## 文書抜粋
今回の症例は、顔の中心の線に対して、上の前歯、下の前歯の中心がずれている症例です。
【初診時の歯並び】
一見、歯並びに問題が無いように思われるかもしれませんが、上下の歯の中心に対して青色の線を引くことで、上の歯が右側に下の歯が左側にずれが生じていることがわかります。
こちらの患者さんの場合は左側の若干の前突による偏りで中心が合わなくなっていました。
【治療経過】
下顎にセルフライゲーションセラミックブラケット装置(デーモンクリア)を装着し、上顎の左側にはII級・Ⅲ級治療装置(カリエール)を装着しました。
II級・Ⅲ級治療装置(カリエール)とはブラケット装着前に臼歯の移動に使用する装置です。右側にずれている上顎の歯に、左側から奥に引く力をあたえます。
左側の臼歯が奥に引かれることで、隙間ができました。上顎にもブラケットを装着し、全体の噛み合わを整えていきます。
非抜歯で約1年9ヶ月かけて治療しております。

## 課題内容
上の文書抜粋のうち、「こちらの患者さんの場合は左側」から「から奥に引く力をあたえます。」までを一字一句違えずに書き写してください。 この後に示す資料は、上の文書抜粋とは関係がありません。

## 提供資料

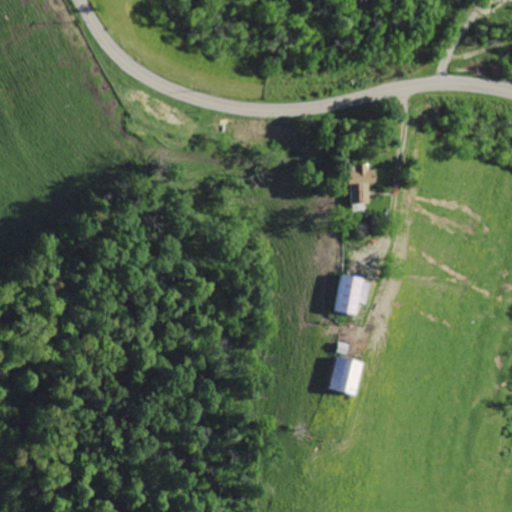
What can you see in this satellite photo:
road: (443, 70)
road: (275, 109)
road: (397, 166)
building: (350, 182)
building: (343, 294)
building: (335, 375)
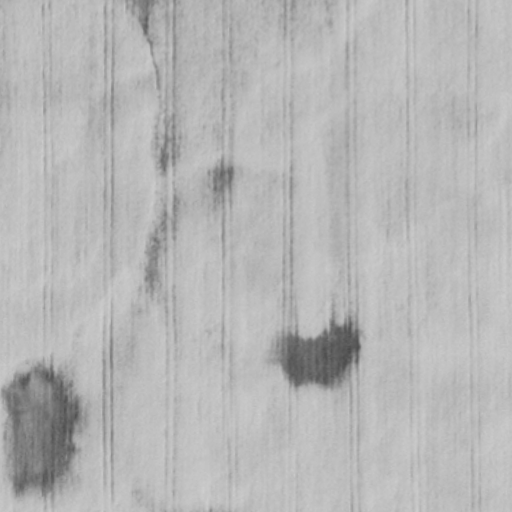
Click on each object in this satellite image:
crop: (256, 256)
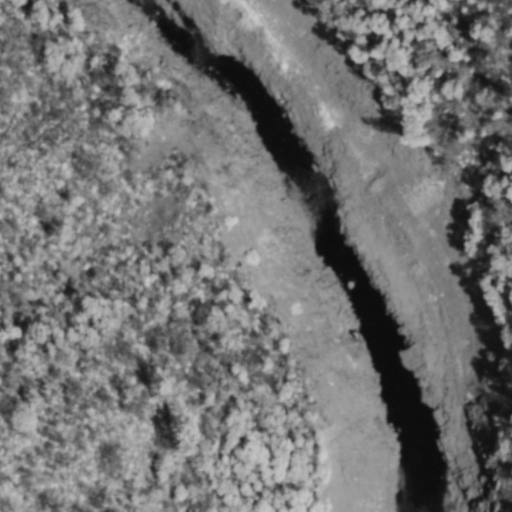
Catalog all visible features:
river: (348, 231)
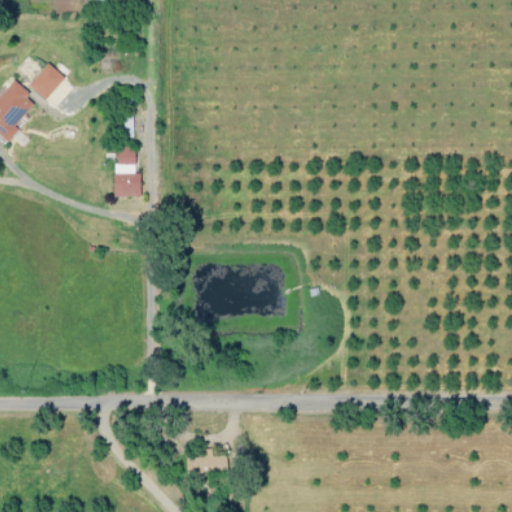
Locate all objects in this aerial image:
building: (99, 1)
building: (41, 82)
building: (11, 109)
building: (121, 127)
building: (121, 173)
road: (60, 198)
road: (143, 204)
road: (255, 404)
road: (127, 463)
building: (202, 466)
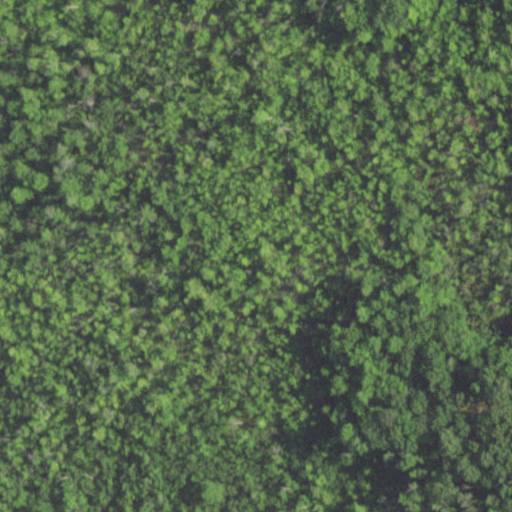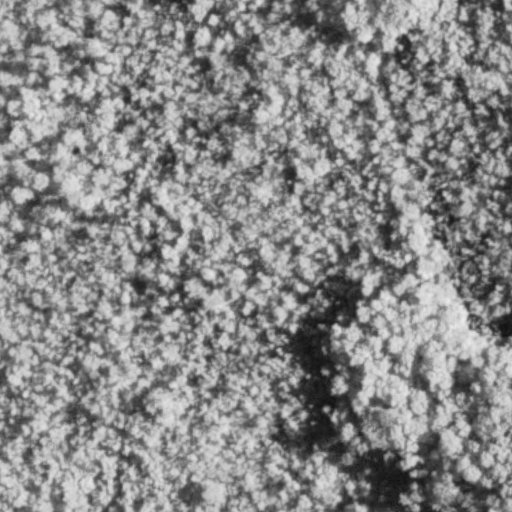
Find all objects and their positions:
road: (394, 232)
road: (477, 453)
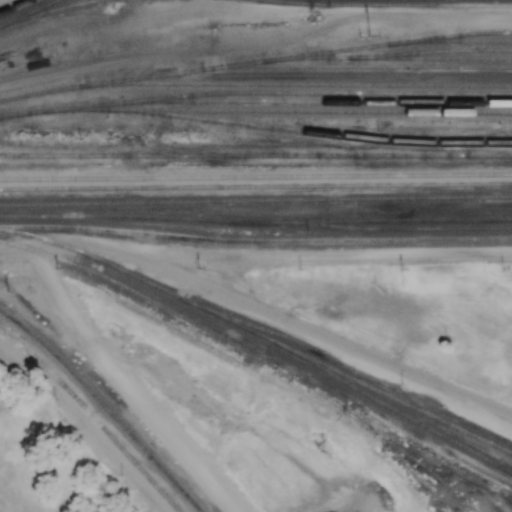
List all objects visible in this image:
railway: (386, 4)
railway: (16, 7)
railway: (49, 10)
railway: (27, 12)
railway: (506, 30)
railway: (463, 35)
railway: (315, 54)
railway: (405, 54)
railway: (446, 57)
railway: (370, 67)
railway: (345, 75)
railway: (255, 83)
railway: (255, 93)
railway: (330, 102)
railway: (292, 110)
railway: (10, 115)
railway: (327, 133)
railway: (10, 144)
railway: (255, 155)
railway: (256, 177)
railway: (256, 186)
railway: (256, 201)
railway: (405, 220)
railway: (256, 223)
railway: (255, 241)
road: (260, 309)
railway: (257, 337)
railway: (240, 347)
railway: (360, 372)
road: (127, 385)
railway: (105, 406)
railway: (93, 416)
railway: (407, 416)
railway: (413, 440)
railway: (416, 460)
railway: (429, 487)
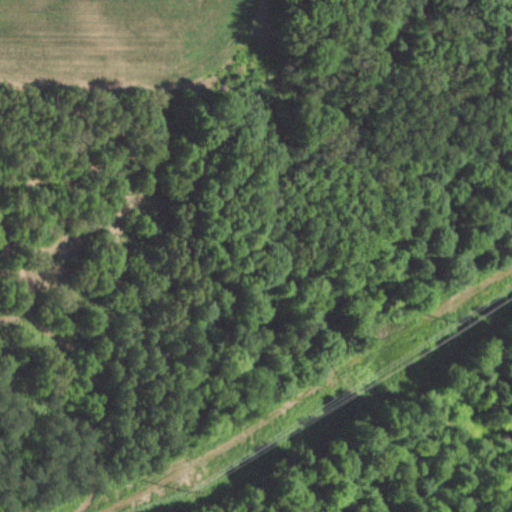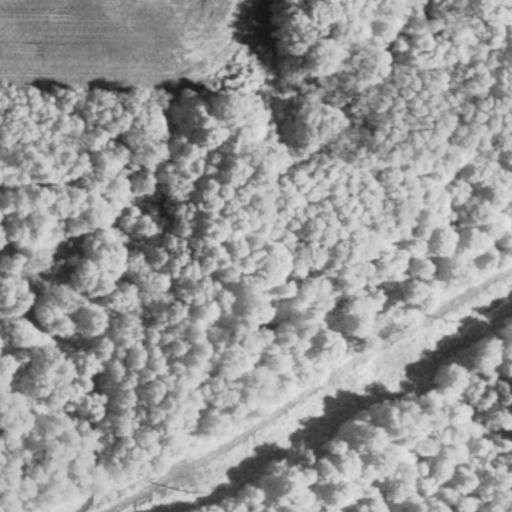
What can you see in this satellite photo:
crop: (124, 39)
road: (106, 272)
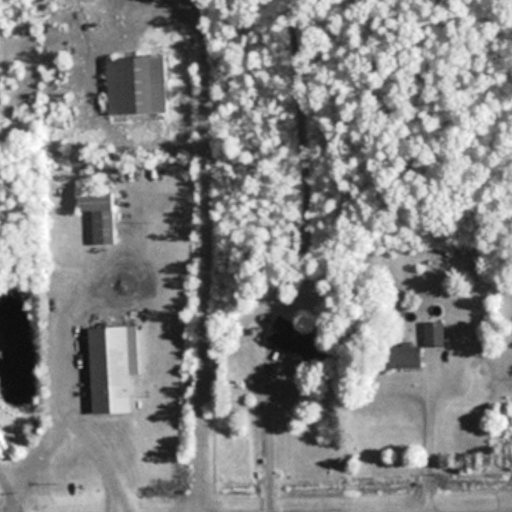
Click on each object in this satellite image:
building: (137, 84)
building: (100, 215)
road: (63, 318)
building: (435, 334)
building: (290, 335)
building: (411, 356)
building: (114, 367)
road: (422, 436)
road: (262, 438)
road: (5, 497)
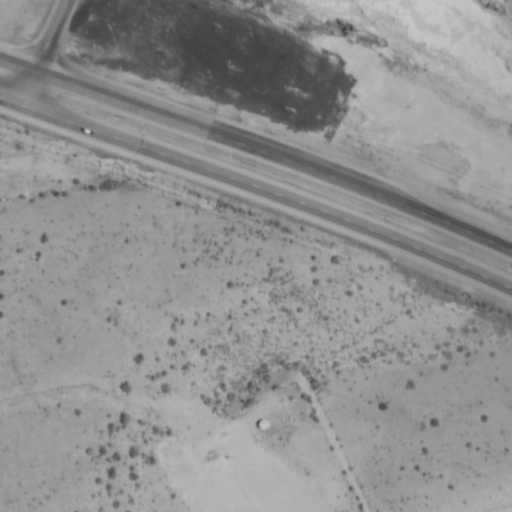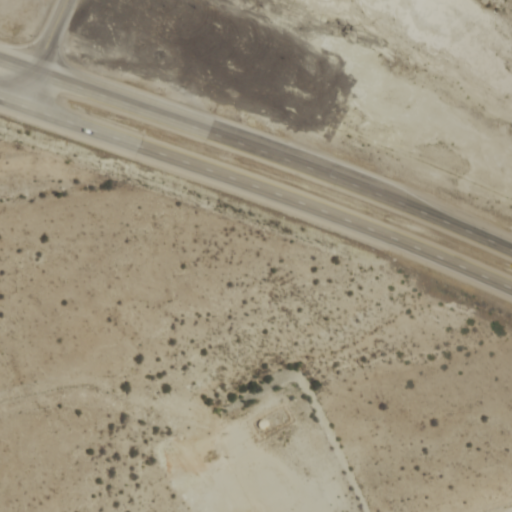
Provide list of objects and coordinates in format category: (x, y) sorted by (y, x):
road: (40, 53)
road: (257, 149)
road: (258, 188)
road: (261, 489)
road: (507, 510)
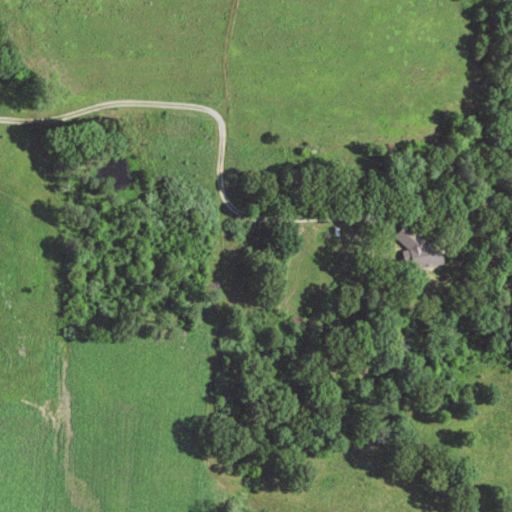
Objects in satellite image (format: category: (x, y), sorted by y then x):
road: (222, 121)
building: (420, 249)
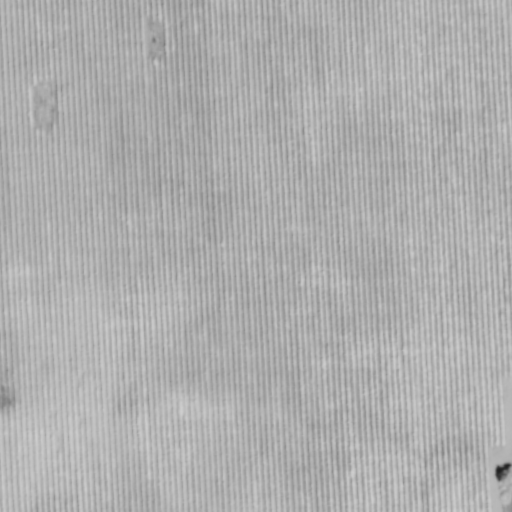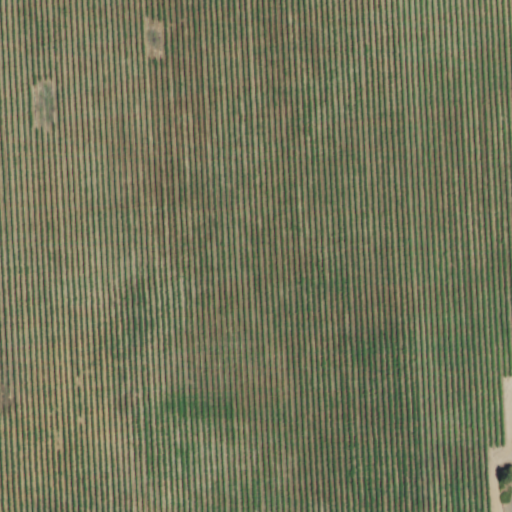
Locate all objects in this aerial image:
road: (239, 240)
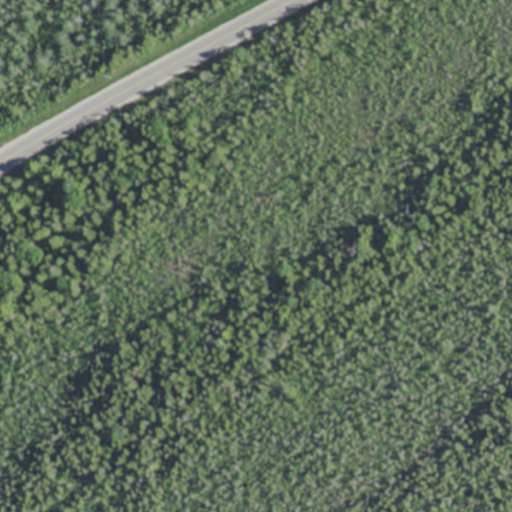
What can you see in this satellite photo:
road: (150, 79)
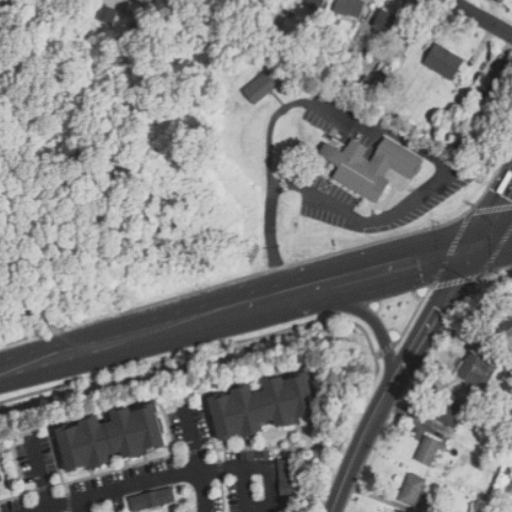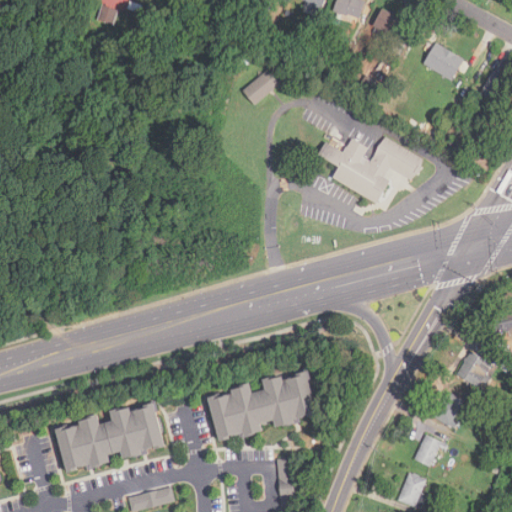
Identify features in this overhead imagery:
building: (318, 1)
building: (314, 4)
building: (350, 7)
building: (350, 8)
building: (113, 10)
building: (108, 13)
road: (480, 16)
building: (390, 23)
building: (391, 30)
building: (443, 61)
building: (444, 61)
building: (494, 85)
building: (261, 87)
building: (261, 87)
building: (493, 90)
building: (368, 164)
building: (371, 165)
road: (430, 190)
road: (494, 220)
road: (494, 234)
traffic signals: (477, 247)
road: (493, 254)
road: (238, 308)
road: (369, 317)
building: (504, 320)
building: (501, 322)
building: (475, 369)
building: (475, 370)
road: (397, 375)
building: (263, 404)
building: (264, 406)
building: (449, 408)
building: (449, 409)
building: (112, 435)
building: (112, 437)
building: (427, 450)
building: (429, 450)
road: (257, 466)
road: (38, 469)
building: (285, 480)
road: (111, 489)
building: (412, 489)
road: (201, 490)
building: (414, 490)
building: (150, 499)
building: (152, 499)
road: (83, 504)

## 解答
こちらの患者さんの場合は左側の若干の前突による偏りで中心が合わなくなっていました。
【治療経過】
下顎にセルフライゲーションセラミックブラケット装置(デーモンクリア)を装着し、上顎の左側にはII級・Ⅲ級治療装置(カリエール)を装着しました。
II級・Ⅲ級治療装置(カリエール)とはブラケット装着前に臼歯の移動に使用する装置です。右側にずれている上顎の歯に、左側から奥に引く力をあたえます。